Aさんも外来に通いながらの減酒療法で、焼酎1日1合だけと決めて、食事前にたしなんでいるそうです。ちゃんとコントロールをされています。
セリンクロ(ナルメフェン)とは
2019年3月に大塚製薬から減酒をサポートする薬として承認されました。
大塚製薬は2019年3月5日、アルコール依存症患者に対する飲酒量低減薬「セリンクロ錠10mg」(一般名:ナルメフェン塩酸塩水和物)を発売した。
ミクスonline より引用
アルコール依存症患者が飲酒量を減らす過程を補助する薬剤は同剤が初めて。
薬価は10mg錠296.40円。中枢神経系に広く存在するオピオイド受容体調節作用を介し、飲酒欲求を抑制することで飲酒量を低減させる。

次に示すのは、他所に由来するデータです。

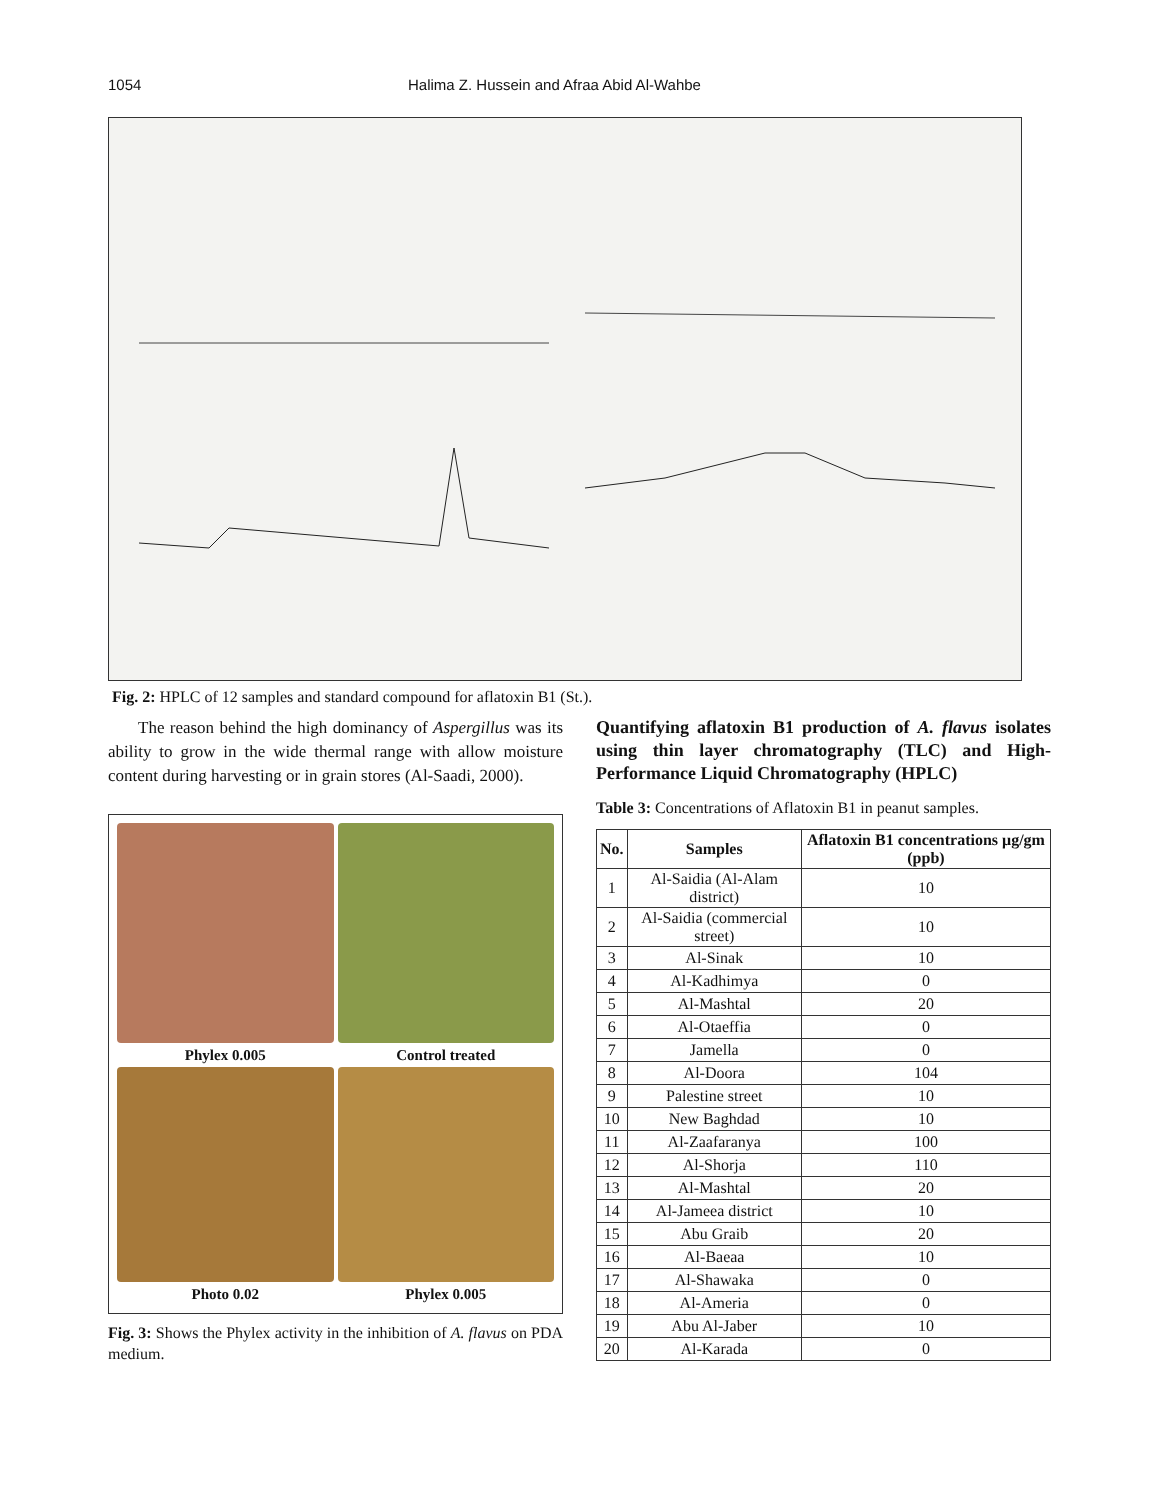1054 Halima Z. Hussein and Afraa Abid Al-Wahbe
Fig. 2: HPLC of 12 samples and standard compound for aflatoxin B1 (St.).
The reason behind the high dominancy of Aspergillus was its ability to grow in the wide thermal range with allow moisture content during harvesting or in grain stores (Al-Saadi, 2000).
Phylex 0.005
Control treated
Photo 0.02
Phylex 0.005
Fig. 3: Shows the Phylex activity in the inhibition of A. flavus on PDA medium.
Quantifying aflatoxin B1 production of A. flavus isolates using thin layer chromatography (TLC) and High-Performance Liquid Chromatography (HPLC)
Table 3: Concentrations of Aflatoxin B1 in peanut samples.
| No. | Samples | Aflatoxin B1 concentrations μg/gm (ppb) |
| --- | --- | --- |
| 1 | Al-Saidia (Al-Alam district) | 10 |
| 2 | Al-Saidia (commercial street) | 10 |
| 3 | Al-Sinak | 10 |
| 4 | Al-Kadhimya | 0 |
| 5 | Al-Mashtal | 20 |
| 6 | Al-Otaeffia | 0 |
| 7 | Jamella | 0 |
| 8 | Al-Doora | 104 |
| 9 | Palestine street | 10 |
| 10 | New Baghdad | 10 |
| 11 | Al-Zaafaranya | 100 |
| 12 | Al-Shorja | 110 |
| 13 | Al-Mashtal | 20 |
| 14 | Al-Jameea district | 10 |
| 15 | Abu Graib | 20 |
| 16 | Al-Baeaa | 10 |
| 17 | Al-Shawaka | 0 |
| 18 | Al-Ameria | 0 |
| 19 | Abu Al-Jaber | 10 |
| 20 | Al-Karada | 0 |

用法・用量は、1日1回10mgを飲酒の1~2時間前に服用する。
セリンクロの減酒効果
左側が多量飲酒の日数、右側が節酒アルコールのグラム数ですが、かなりの効果が認められますね。
Aさんもセリンクロを飲みながら減酒をかれこれ何年も外来通院を続けているので、大酒飲みやアルコール依存症初期には効果あり、有効だと考えられます。
アルコール依存症の治療の入口としての効果がある
アルコール依存症といえば断酒しかなかったものが、少しだけ飲むことができる減酒・節酒療法。
アルコール依存症の治療の敷居が低くなる
断酒は途中で断念する人が後を絶たなかったのですが、「酒の量を減らすだけ」ということで敷居が低くなり、酒飲みや軽度のアルコール依存症が診察に訪れやすくなったという事実があります。

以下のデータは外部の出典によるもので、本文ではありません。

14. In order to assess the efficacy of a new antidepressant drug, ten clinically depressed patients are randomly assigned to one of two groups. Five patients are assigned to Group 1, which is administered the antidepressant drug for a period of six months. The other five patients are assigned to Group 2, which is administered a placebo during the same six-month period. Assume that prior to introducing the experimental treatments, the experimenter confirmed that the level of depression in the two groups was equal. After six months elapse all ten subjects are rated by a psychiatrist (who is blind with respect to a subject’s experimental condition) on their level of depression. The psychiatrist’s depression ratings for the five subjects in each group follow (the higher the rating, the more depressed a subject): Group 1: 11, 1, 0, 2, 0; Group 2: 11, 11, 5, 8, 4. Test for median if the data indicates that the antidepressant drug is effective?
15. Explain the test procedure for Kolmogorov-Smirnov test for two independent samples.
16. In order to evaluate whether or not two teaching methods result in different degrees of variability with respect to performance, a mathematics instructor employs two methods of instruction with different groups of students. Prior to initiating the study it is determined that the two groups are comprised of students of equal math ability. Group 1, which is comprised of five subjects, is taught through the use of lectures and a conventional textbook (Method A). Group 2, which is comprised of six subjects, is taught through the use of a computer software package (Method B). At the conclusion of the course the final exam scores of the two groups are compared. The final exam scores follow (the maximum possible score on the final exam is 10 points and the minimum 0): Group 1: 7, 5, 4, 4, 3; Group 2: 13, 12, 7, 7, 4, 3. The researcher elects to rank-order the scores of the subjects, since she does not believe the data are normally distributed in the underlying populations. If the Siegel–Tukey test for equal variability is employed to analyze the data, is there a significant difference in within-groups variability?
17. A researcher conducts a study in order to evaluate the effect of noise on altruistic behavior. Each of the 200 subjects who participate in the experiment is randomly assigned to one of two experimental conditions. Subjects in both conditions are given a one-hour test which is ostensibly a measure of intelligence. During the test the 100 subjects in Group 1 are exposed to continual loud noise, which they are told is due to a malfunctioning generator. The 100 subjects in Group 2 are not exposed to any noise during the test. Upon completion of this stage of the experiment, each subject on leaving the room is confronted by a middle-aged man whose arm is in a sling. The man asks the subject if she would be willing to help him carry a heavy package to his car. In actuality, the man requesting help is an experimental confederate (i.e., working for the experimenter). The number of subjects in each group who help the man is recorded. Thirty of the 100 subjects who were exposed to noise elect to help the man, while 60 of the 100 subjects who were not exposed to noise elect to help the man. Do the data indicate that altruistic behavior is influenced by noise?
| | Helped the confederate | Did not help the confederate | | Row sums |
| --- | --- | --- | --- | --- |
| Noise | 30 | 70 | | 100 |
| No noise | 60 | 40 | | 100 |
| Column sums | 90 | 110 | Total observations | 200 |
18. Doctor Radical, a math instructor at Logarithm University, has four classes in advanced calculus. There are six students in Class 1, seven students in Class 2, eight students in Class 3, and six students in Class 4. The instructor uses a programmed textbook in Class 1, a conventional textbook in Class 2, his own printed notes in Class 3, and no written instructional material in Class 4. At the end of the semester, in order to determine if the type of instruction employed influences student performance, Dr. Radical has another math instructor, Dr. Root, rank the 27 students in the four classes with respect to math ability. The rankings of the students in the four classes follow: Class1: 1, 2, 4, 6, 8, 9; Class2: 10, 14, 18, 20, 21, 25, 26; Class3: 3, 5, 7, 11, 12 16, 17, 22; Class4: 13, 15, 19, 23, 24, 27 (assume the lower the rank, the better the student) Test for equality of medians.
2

無理やりアルコール飲酒量をコントロールすることで、本格的なアルコール依存症にならずに済みますし、身体も傷めずに済みます。
飲酒をコントロールできないことも
Aさんはもう定年退職した後で、奥さんから少しお小遣いを渡されています。(やはり、たくさんお金があると酒を買ってしまうので)
趣味はボート、つまり競艇です。
家が競艇上の近く
家が競艇場に近いので、レースがある日はいつも通っているそうです。
お小遣い数千円を渡されてそれで舟券を買うのですが、時々は当たる。当たってしまうとお金が増える。

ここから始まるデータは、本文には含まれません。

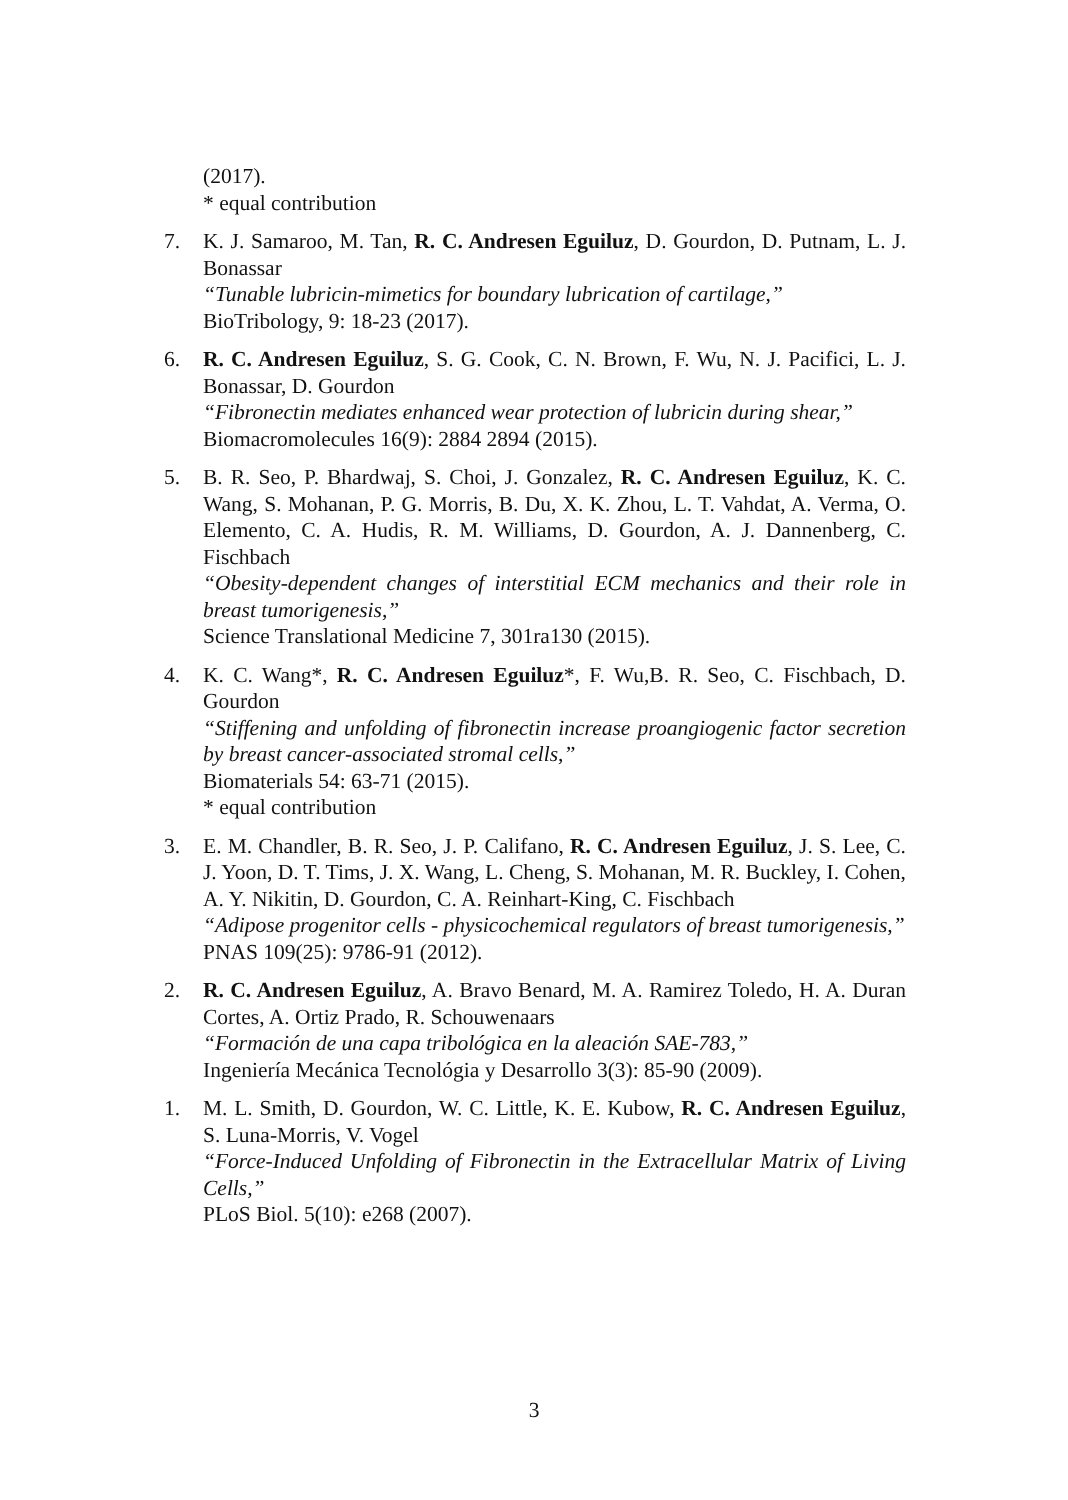(2017).
* equal contribution
7. K. J. Samaroo, M. Tan, R. C. Andresen Eguiluz, D. Gourdon, D. Putnam, L. J. Bonassar
“Tunable lubricin-mimetics for boundary lubrication of cartilage,”
BioTribology, 9: 18-23 (2017).
6. R. C. Andresen Eguiluz, S. G. Cook, C. N. Brown, F. Wu, N. J. Pacifici, L. J. Bonassar, D. Gourdon
“Fibronectin mediates enhanced wear protection of lubricin during shear,”
Biomacromolecules 16(9): 2884 2894 (2015).
5. B. R. Seo, P. Bhardwaj, S. Choi, J. Gonzalez, R. C. Andresen Eguiluz, K. C. Wang, S. Mohanan, P. G. Morris, B. Du, X. K. Zhou, L. T. Vahdat, A. Verma, O. Elemento, C. A. Hudis, R. M. Williams, D. Gourdon, A. J. Dannenberg, C. Fischbach
“Obesity-dependent changes of interstitial ECM mechanics and their role in breast tumorigenesis,”
Science Translational Medicine 7, 301ra130 (2015).
4. K. C. Wang*, R. C. Andresen Eguiluz*, F. Wu,B. R. Seo, C. Fischbach, D. Gourdon
“Stiffening and unfolding of fibronectin increase proangiogenic factor secretion by breast cancer-associated stromal cells,”
Biomaterials 54: 63-71 (2015).
* equal contribution
3. E. M. Chandler, B. R. Seo, J. P. Califano, R. C. Andresen Eguiluz, J. S. Lee, C. J. Yoon, D. T. Tims, J. X. Wang, L. Cheng, S. Mohanan, M. R. Buckley, I. Cohen, A. Y. Nikitin, D. Gourdon, C. A. Reinhart-King, C. Fischbach
“Adipose progenitor cells - physicochemical regulators of breast tumorigenesis,”
PNAS 109(25): 9786-91 (2012).
2. R. C. Andresen Eguiluz, A. Bravo Benard, M. A. Ramirez Toledo, H. A. Duran Cortes, A. Ortiz Prado, R. Schouwenaars
“Formación de una capa tribológica en la aleación SAE-783,”
Ingeniería Mecánica Tecnológia y Desarrollo 3(3): 85-90 (2009).
1. M. L. Smith, D. Gourdon, W. C. Little, K. E. Kubow, R. C. Andresen Eguiluz, S. Luna-Morris, V. Vogel
“Force-Induced Unfolding of Fibronectin in the Extracellular Matrix of Living Cells,”
PLoS Biol. 5(10): e268 (2007).
3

お金があると飲んでしまう。焼酎1合と決めているのに、ハメをはずしてそれ以上飲むことも多々あるのだとか。
筆者もパチンコに勝ったら飲んでいたので気持ちはわかるな、うん。
ギャンブルに勝って
ある暖かい日曜日に、勝って飲んでしまい、駅前で寝てしまったのだとか。
そして夕方、警察に通報され、一晩留置場で過ごしたのだとか。
奥さんはもの凄い心配したらしいです。
減酒の「少しだけなら飲んでもよい」ため、気のゆるみがそういった行動になってしまうのだと思います。
マネしてみたものの
以前、「Aさんが酒をコントロールできるなら筆者もできるだろう」と思い軽く飲んでみました。
ところが、やはり1杯では止まらず。1杯が2杯になり、2杯が4杯になり・・・・・・夜まで。
次の日も飲酒欲求が強く出て連続飲酒に。
結局、数日間連続飲酒になり、入院するハメになりました。
完全なるアルコール依存症には、減酒はムリなようです。
あきらめて断酒するしかないですね。頑張りましょう。
まとめ アルコール依存症の新しい治療法【セリンクロ】
セリンクロ(ナルメフェン)による減酒・節酒療法は、まだアルコール依存症にまでなっていない酒飲みか、アルコール依存症の入り口の方には実際に効くようです。
完全なアルコール依存症が減酒・節酒にトライしてみましたがやはりコントロールできずムリでした。断酒しかないようです。